#### RECORDS SUPPLIED

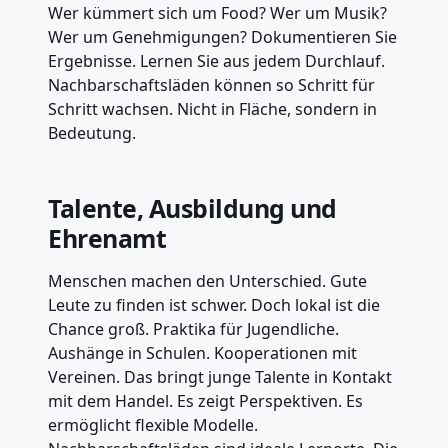
Wer kümmert sich um Food? Wer um Musik?
Wer um Genehmigungen? Dokumentieren Sie
Ergebnisse. Lernen Sie aus jedem Durchlauf.
Nachbarschaftsläden können so Schritt für
Schritt wachsen. Nicht in Fläche, sondern in
Bedeutung.
Talente, Ausbildung und
Ehrenamt
Menschen machen den Unterschied. Gute
Leute zu finden ist schwer. Doch lokal ist die
Chance groß. Praktika für Jugendliche.
Aushänge in Schulen. Kooperationen mit
Vereinen. Das bringt junge Talente in Kontakt
mit dem Handel. Es zeigt Perspektiven. Es
ermöglicht flexible Modelle.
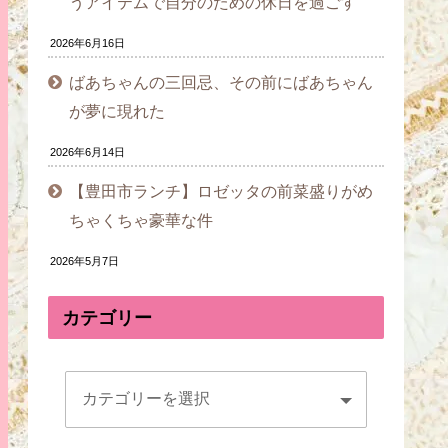
うアイテムで自分のための休日を過ごす
2026年6月16日
ばあちゃんの三回忌、その前にばあちゃん
が夢に現れた
2026年6月14日
【豊田市ランチ】ロゼッタの前菜盛りがめ
ちゃくちゃ豪華な件
2026年5月7日
カテゴリー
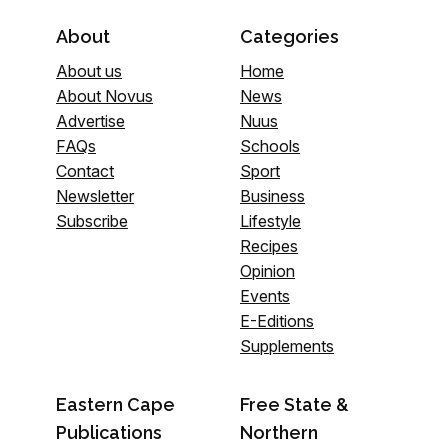
About
Categories
About us
Home
About Novus
News
Advertise
Nuus
FAQs
Schools
Contact
Sport
Newsletter
Business
Subscribe
Lifestyle
Recipes
Opinion
Events
E-Editions
Supplements
Eastern Cape
Free State &
Publications
Northern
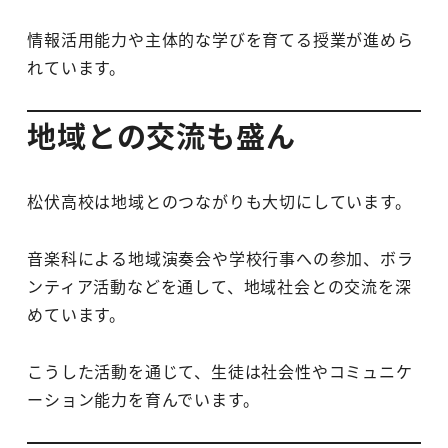
情報活用能力や主体的な学びを育てる授業が進めら
れています。
地域との交流も盛ん
松伏高校は地域とのつながりも大切にしています。
音楽科による地域演奏会や学校行事への参加、ボラ
ンティア活動などを通して、地域社会との交流を深
めています。
こうした活動を通じて、生徒は社会性やコミュニケ
ーション能力を育んでいます。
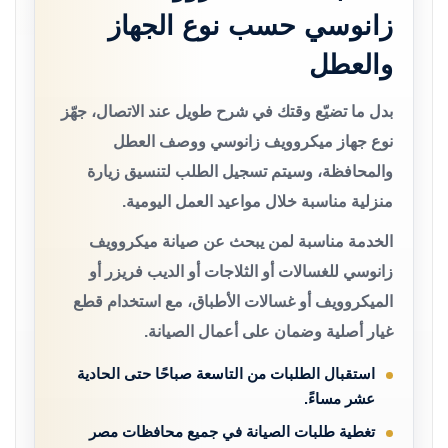
زانوسي حسب نوع الجهاز
والعطل
بدل ما تضيّع وقتك في شرح طويل عند الاتصال، جهّز
نوع جهاز ميكروويف زانوسي ووصف العطل
والمحافظة، وسيتم تسجيل الطلب لتنسيق زيارة
منزلية مناسبة خلال مواعيد العمل اليومية.
الخدمة مناسبة لمن يبحث عن صيانة ميكروويف
زانوسي للغسالات أو الثلاجات أو الديب فريزر أو
الميكروويف أو غسالات الأطباق، مع استخدام قطع
غيار أصلية وضمان على أعمال الصيانة.
استقبال الطلبات من التاسعة صباحًا حتى الحادية
عشر مساءً.
تغطية طلبات الصيانة في جميع محافظات مصر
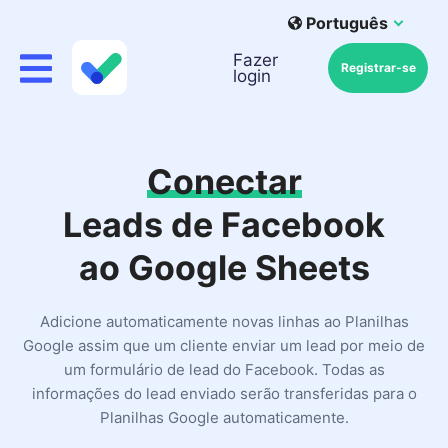
Português
Fazer
Registrar-se
login
Conectar
Leads de Facebook
ao Google Sheets
Adicione automaticamente novas linhas ao Planilhas
Google assim que um cliente enviar um lead por meio de
um formulário de lead do Facebook. Todas as
informações do lead enviado serão transferidas para o
Planilhas Google automaticamente.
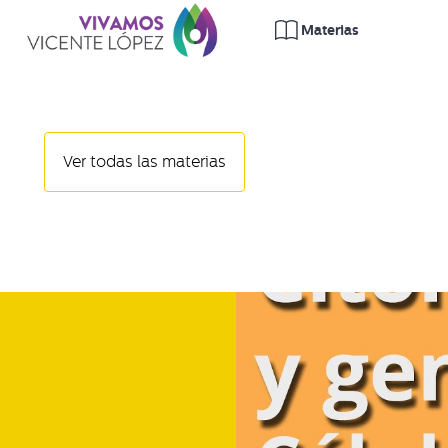
Características de 
Ver todas las materias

########

[EXERCISE OBJECTIVE] Retype the records above exactly, pictures omitted.

[EXERCISE RESULT]
Wer kümmert sich um Food? Wer um Musik?
Wer um Genehmigungen? Dokumentieren Sie
Ergebnisse. Lernen Sie aus jedem Durchlauf.
Nachbarschaftsläden können so Schritt für
Schritt wachsen. Nicht in Fläche, sondern in
Bedeutung.
Talente, Ausbildung und
Ehrenamt
Menschen machen den Unterschied. Gute
Leute zu finden ist schwer. Doch lokal ist die
Chance groß. Praktika für Jugendliche.
Aushänge in Schulen. Kooperationen mit
Vereinen. Das bringt junge Talente in Kontakt
mit dem Handel. Es zeigt Perspektiven. Es
ermöglicht flexible Modelle.
うアイテムで自分のための休日を過ごす
2026年6月16日
ばあちゃんの三回忌、その前にばあちゃん
が夢に現れた
2026年6月14日
【豊田市ランチ】ロゼッタの前菜盛りがめ
ちゃくちゃ豪華な件
2026年5月7日
カテゴリー
About
Categories
About us
Home
About Novus
News
Advertise
Nuus
FAQs
Schools
Contact
Sport
Newsletter
Business
Subscribe
Lifestyle
Recipes
Opinion
Events
E-Editions
Supplements
Eastern Cape
Free State &
Publications
Northern
情報活用能力や主体的な学びを育てる授業が進めら
れています。
地域との交流も盛ん
松伏高校は地域とのつながりも大切にしています。
音楽科による地域演奏会や学校行事への参加、ボラ
ンティア活動などを通して、地域社会との交流を深
めています。
こうした活動を通じて、生徒は社会性やコミュニケ
ーション能力を育んでいます。
زانوسي حسب نوع الجهاز
والعطل
بدل ما تضيّع وقتك في شرح طويل عند الاتصال، جهّز
نوع جهاز ميكروويف زانوسي ووصف العطل
والمحافظة، وسيتم تسجيل الطلب لتنسيق زيارة
منزلية مناسبة خلال مواعيد العمل اليومية.
الخدمة مناسبة لمن يبحث عن صيانة ميكروويف
زانوسي للغسالات أو الثلاجات أو الديب فريزر أو
الميكروويف أو غسالات الأطباق، مع استخدام قطع
غيار أصلية وضمان على أعمال الصيانة.
استقبال الطلبات من التاسعة صباحًا حتى الحادية
عشر مساءً.
تغطية طلبات الصيانة في جميع محافظات مصر
Português
Fazer
Registrar-se
login
Conectar
Leads de Facebook
ao Google Sheets
Adicione automaticamente novas linhas ao Planilhas
Google assim que um cliente enviar um lead por meio de
um formulário de lead do Facebook. Todas as
informações do lead enviado serão transferidas para o
Planilhas Google automaticamente.
Características de 
Ver todas las materias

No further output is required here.